(Exercise 1): Rewrite the integrated energy system text from the words "exact text as" through "Dioxide and Water.", using "oxidant" in place of "oxidizing agent".
(Exercise 2): Pick up the integrated energy system text where it ends, and write what comes next.

(Passage to read):
========================
An integrated energy system comprising a power plant including at least one nuclear reactor and an electrical power generation system, the at least one nuclear reactor being configured to generate steam, and a supercritical water oxidation system operably coupled to the power plant. The supercritical water oxidation system including a desalination plant configured to produce first water and brine, a chlor-alkali membrane process configured to receive the brine and produce at least a Sodium Hydroxide solution, a reactor configured to receive the first water, the steam, and the Sodium Hydroxide solution to produce a reactor solution and a solid waste, and a separator configured to receive the reactor solution and produce Carbon Dioxide and second water.

Claims

exact text as granted — not AI-modified
What is claimed is: 
     
         1 . An Integrated Energy System (IES) comprising:
 a power plant configured to produce steam; and   a supercritical water oxidation system operably coupled to the power plant, the supercritical water oxidation system including:   a chlor-alkali membrane configured to receive a saline solution and produce an alkaline solution, and   a supercritical water oxidation reactor configured to receive the steam, the alkaline solution, a waste stream, and an oxidizing agent to convert the waste stream to Carbon Dioxide and Water.   
     
     
         2 . The IES of  claim 1 , wherein the power plant comprises a nuclear power module. 
     
     
         3 . The IES of  claim 2 , wherein the nuclear power module is within a threshold distance from the supercritical water oxidation system. 
     
     
         4 . The IES of  claim 1 , wherein the saline solution comprises brine received from a desalination plant operably coupled to the power plant.
========================
(Given data):
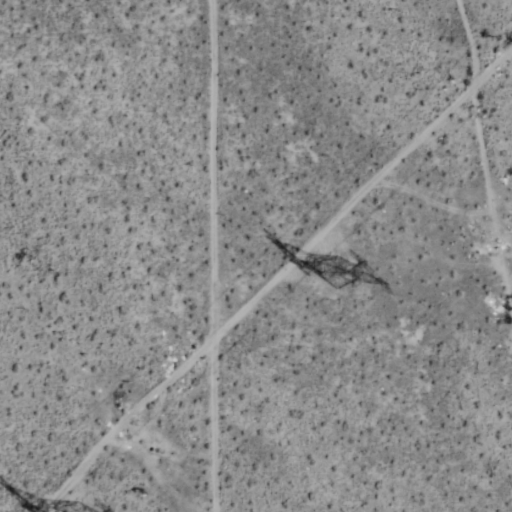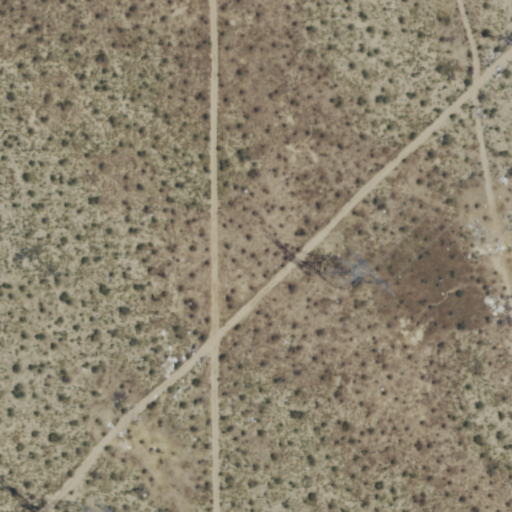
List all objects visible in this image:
road: (214, 256)
power tower: (330, 268)
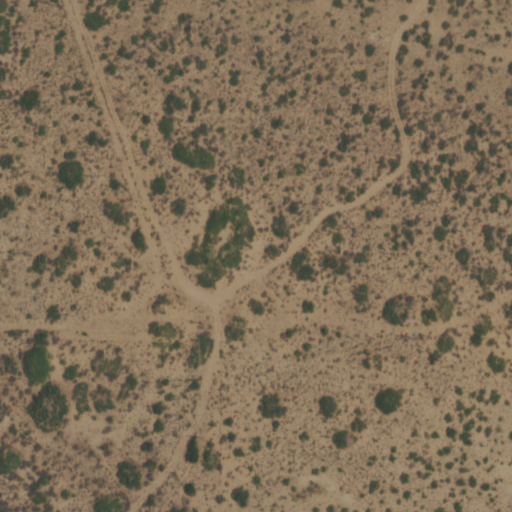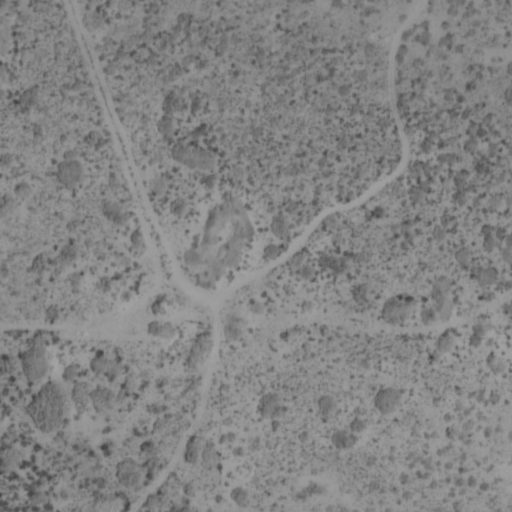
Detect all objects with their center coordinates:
road: (293, 248)
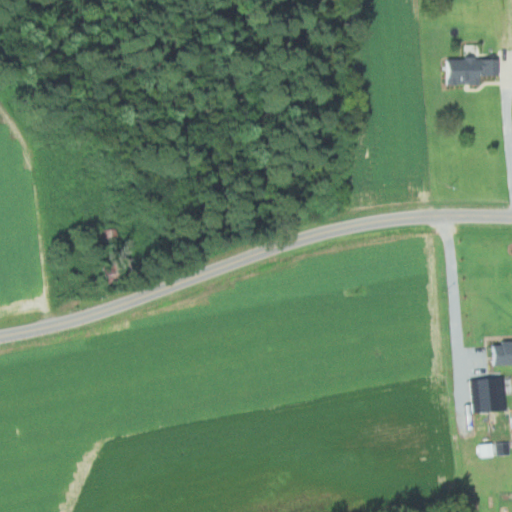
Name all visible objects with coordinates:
building: (465, 67)
road: (506, 91)
road: (252, 262)
road: (454, 308)
building: (499, 352)
building: (484, 394)
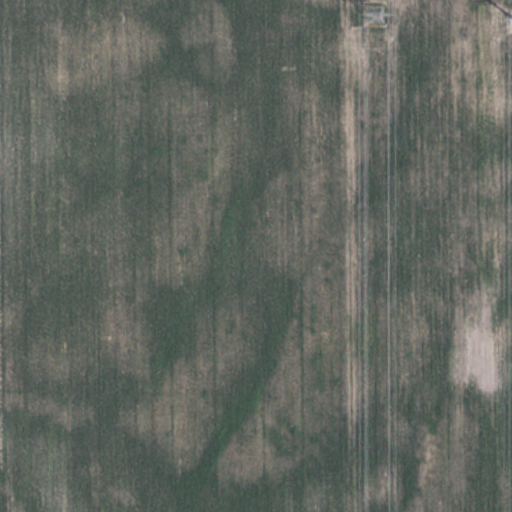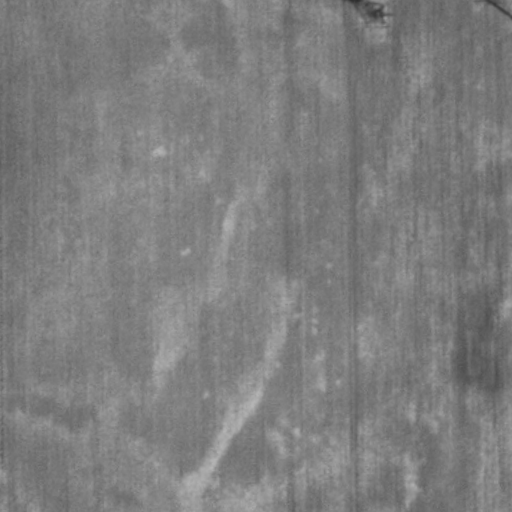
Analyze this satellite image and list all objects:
power tower: (371, 14)
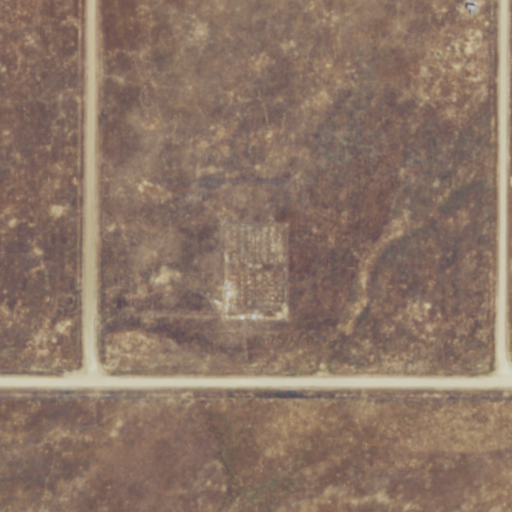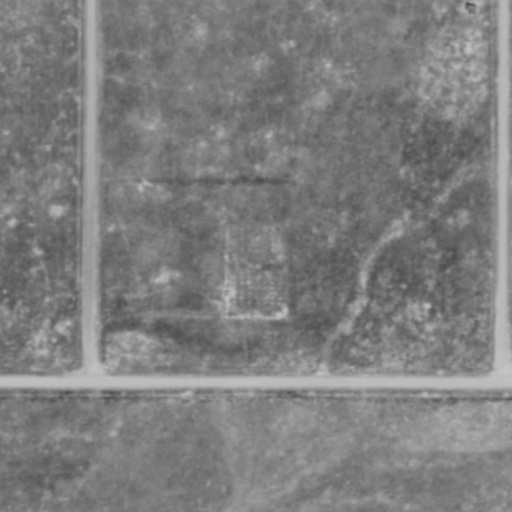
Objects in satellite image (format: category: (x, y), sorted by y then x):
road: (84, 192)
road: (495, 192)
road: (255, 384)
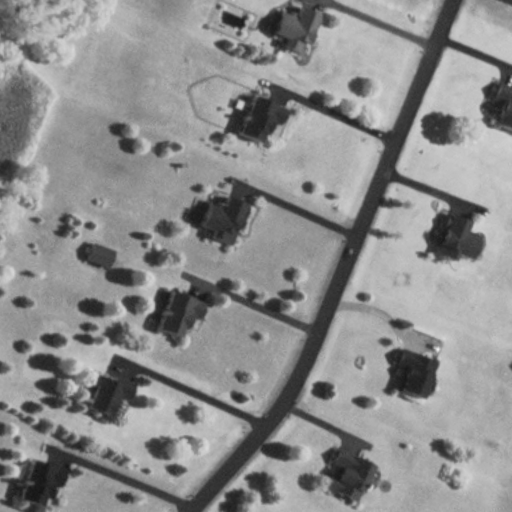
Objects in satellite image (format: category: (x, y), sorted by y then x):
========================
(Output 1):
exact text as granted — not AI-modified
What is claimed is: 
     
         1 . An Integrated Energy System (IES) comprising:
 a power plant configured to produce steam; and   a supercritical water oxidation system operably coupled to the power plant, the supercritical water oxidation system including:   a chlor-alkali membrane configured to receive a saline solution and produce an alkaline solution, and   a supercritical water oxidation reactor configured to receive the steam, the alkaline solution, a waste stream, and an oxidant to convert the waste stream to Carbon Dioxide and Water.

(Output 2):
         5 . The IES of  claim 1 , wherein the steam is fed to at least one compressor and/or heater powered by the power plant prior to entering the supercritical water oxidation reactor. 
     
     
         6 . The IES of  claim 1 , wherein the waste stream comprises an aqueous solution. 
     
     
         7 . The IES of  claim 1 , wherein the waste stream comprises per- and polyfluoroalkyl substances (PFAS). 
     
     
         8 . The IES of  claim 1 , wherein the supercritical water oxidation reactor further comprises a separation unit configured to separate the Carbon Dioxide from the Water,
 wherein the Carbon dioxide is fed to at least one chemical production plant, and at least a portion of the Water is fed back to the supercritical water oxidation reactor.   
     
     
         9 . The IES of  claim 1 , wherein the supercritical water oxidation system further comprises a Hydrochloric Acid production plant configured to combine Chlorine gas and Hydrogen gas produced by the chlor-alkali membrane to generate Hydrochloric Acid. 
     
     
         10 . The IES of  claim 1 , wherein the supercritical water oxidation system further comprises a pre-heater configured to receive the alkaline solution at a first temperature and produce the alkaline solution at a second temperature, wherein the second temperature is greater than the first temperature.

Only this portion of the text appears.